Biographical notes


Frans Horbach was born in Boxmeer, a small provincial town in the south-eastern part of The Netherlands. His father was a country physician, his mother a primary school teacher.

From an early age on Horbach showed a restless spirit for adventure and a talent for drawing. After finishing highschool, he decided to discover the world, went to the seaport of Rotterdam and got a job on a freighter bound for South America. During that year he worked on different ships, crossing the Atlantic ocean several times and visiting places in Brazil, Argentine, Uruquay; later he would also visit New York.
After his return to The Netherlands, Horbach entered the University of Wageningen mayoring in tropical agricultural sciences. However, too restless for academic life, he left the university a year later and decided to emigrate to the America, where, at the age of 19, he arrived in San Francisco. In Califonia he found a way of life more congenial to his character. Alternating study with work, he found time to explore the Pacific West coast. He travelled the length of California, to Oregon, to Canada and as far north as Alaska, where on Kodiak Island he worked during the summer months in a fishing port.
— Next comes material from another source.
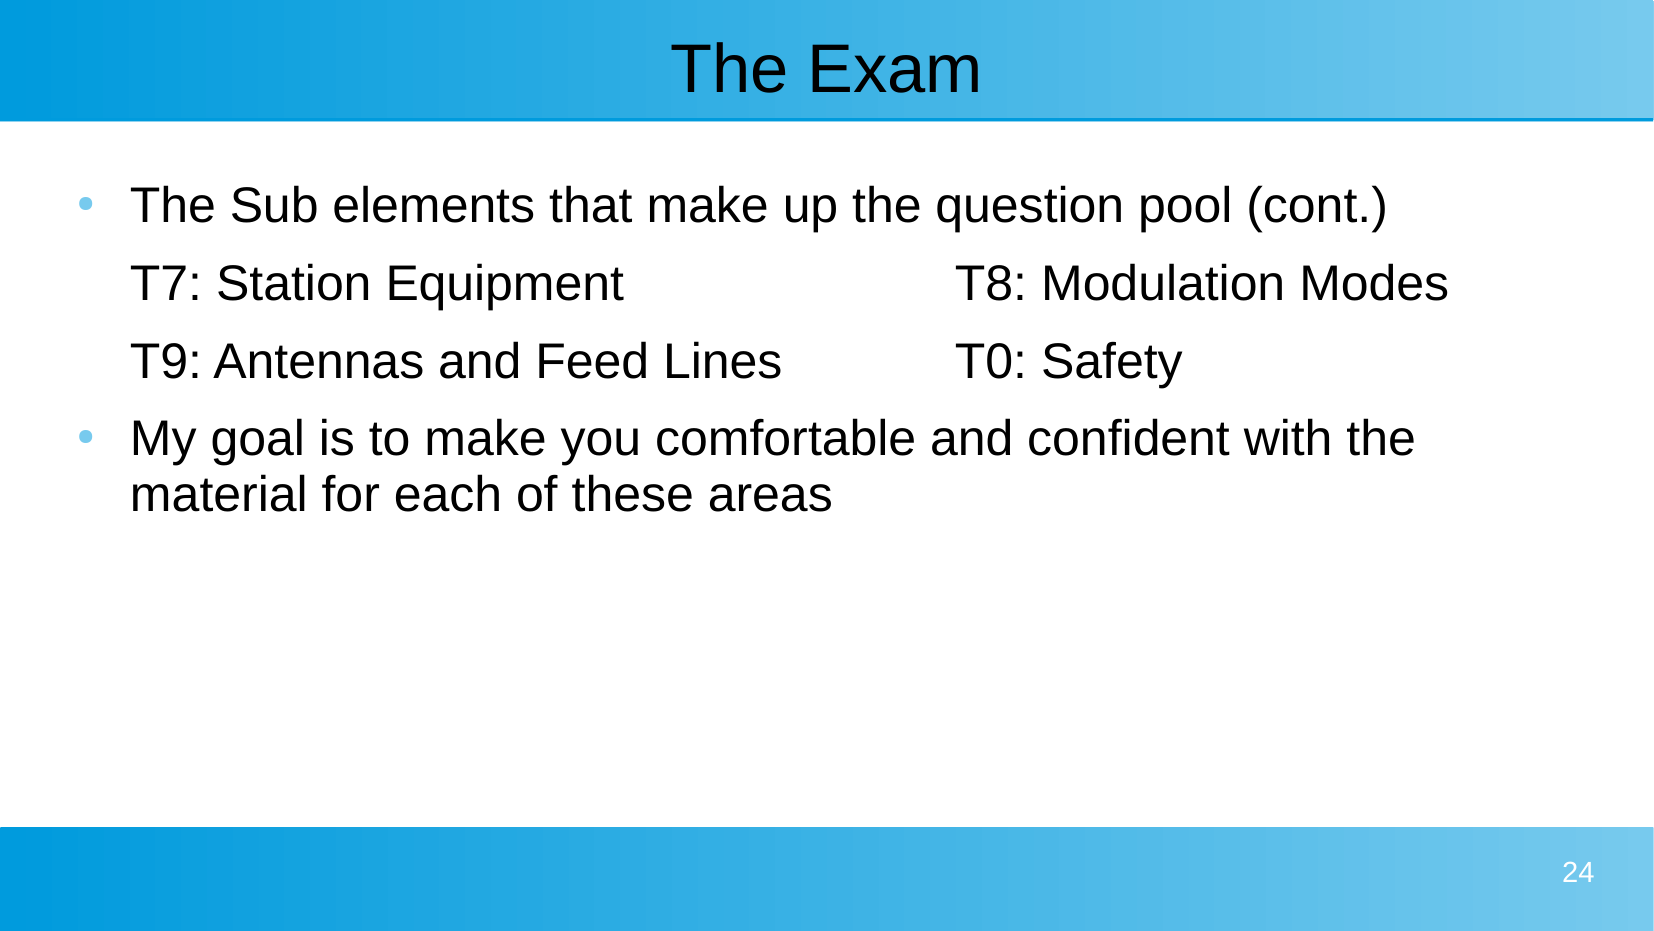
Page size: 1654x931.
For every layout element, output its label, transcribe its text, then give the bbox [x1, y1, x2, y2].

title The Exam [59, 29, 1595, 108]
list The Sub elements that make up the question pool (cont.) T7: Station Equipment T8: Modulation Modes T9: Antennas and Feed Lines T0: Safety My goal is to make you comfortable and confident with the material for each of these areas [59, 177, 1595, 768]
In the late 60-ies Horbach travelled to Mexico-City where he studied art and cultural anthropology at the Universidad de las Americas. Mexico was in many ways a revelation for him. He made extensive journeys into the interior of Mexico, where he touched upon the strange and extraordinary world of the indigeneous indian communities. This contact with native Mexican communities would have an important early influence on his orientation, perception, and understanding within the world of art. Here he discovered cultures that were deeply rooted in ancient tradition and strangely connected to a mythic past - cultures where dance, music and art were essentially communal expressions, fundamentally rooted in a shared vision of a common universe; they played a central role in the collective experience of the community.
These early encounters in Mexico, and later in Peru, opened his eyes to a different visual order and perspective, and they would constitute an intellectual reference point in his perceptual understanding; in fact they would mark the beginning of his life as an artist.
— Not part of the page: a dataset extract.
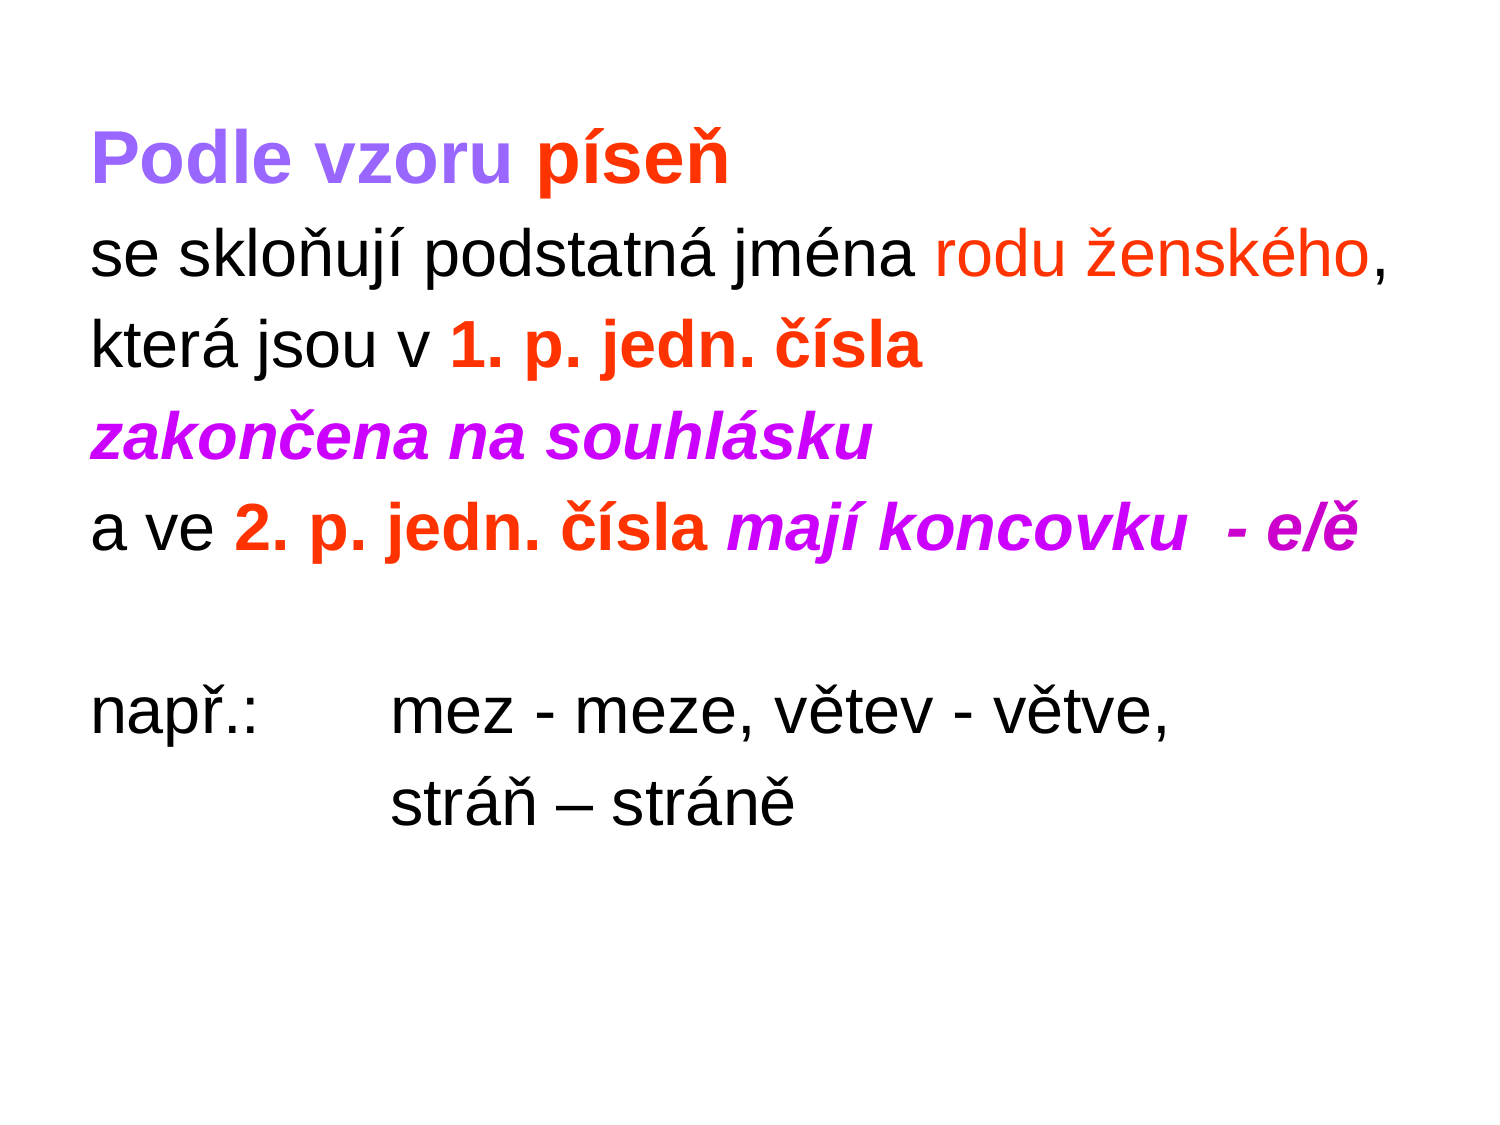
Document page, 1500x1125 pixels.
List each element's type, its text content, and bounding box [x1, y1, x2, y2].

list Podle vzoru píseň se skloňují podstatná jména rodu ženského, která jsou v 1. p. jedn. čísla zakončena na souhlásku a ve 2. p. jedn. čísla mají koncovku - e/ě např.: mez - meze, větev - větve, stráň – stráně [75, 107, 1426, 1034]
After his return to California, Horbach continued his studies in art and architecture at the University of California in Berkeley.

Seeing an exhibition of Huichol indian art at the University Art museum in Berkeley, Horbach was inspired to undertake a journey to some of the native-american indian reservations in the south-western states of America. He visited the Navajo, Hopi, Puebla and Zuni tribes in Arizona and New Mexico, and continued his journey into Mexico, to the Sierra Madre mountains in the remote highlands of Nayarit, home of the Huichol Indians, his final destiny.

"Here I found a culture where art still relates to the common reservoir of knowledge about their shared physical and metaphysical universe, and where art is used as a means of coding and channeling that knowledge. Here the role of the shaman as artist, as image maker, was that of mediator between the visible world of things and the invisible realm of spirit and idea."

After finishing his university study and getting his degree at the College of Environmental Design of UC Berkeley in 1972, he went to Europe and journeying east, he travelled overland through Turkey, Iran, Afganisthan, Pakistan, India and Nepal, where in the Himalaya mountains he even joined a Tibetan trading caravan. During these wanderings in the East he developed a strong interest in Tibetan culture and philosophy. He returned to Europe and lived a few years in Spain.

Horbach finally decided to return to his native Holland and, as he puts it, "to set up base-camp" in Amsterdam. He liked the old town environment and the somewhat bohemian atmosphere of the Jordaan neighbourhood where he found a convenient situation to live and work.

However, his taste for adventure and his urge to travel had not diminished. Before long he went to Peru, to the Andes mountains where he lived for some time with a Quetchua-speaking peasant family in the remote region of Yanoaca. The indian farmers in this region are considered to be direct descendents of the Inca. Horbach found that they lived in isolated regions and under harsh physical conditions, but that despite the many obstacles and problems that mark their lives, they proudly held on to their traditional culture. These experiences in the remote Andes afforded Horbach the unique opportunity to study aspects of Inca culture, and the surviving ways of life of its descendents.

When asked about the influence of these travels in his work, Horbach said:


"These no doubt tenuous encounters with old cultures in an often strange and beautiful world, the reality of which remains a matter of speculation, have contributed in shaping and coloring the image of the world I live in, but also in shaping the dynamic context of my ideas and perceptions, which are imbued with a deep-rooted sense of connectedness. It is my creative domain, it is very personal, full of potential and possibilities. In the space of this world, which really is my world, the dialectic between inside and outside, has always remained at the source of my creative work. Understanding, feelings, memory, imagination and perception all must combine to arrive at meaning, at intended expression. There is realy no boundary. The work is never easy, never conclusive, and it necessarily involves discipline and earnest effort. For me, it makes the creative proces fascinating, challenging, enjoyable, necessary and inevitable"

Frans Horbach lives and workes in Amsterdam. He is married to artist/illustrator Veronica Nahmias. They have two grown-up children, Ruben and Leon.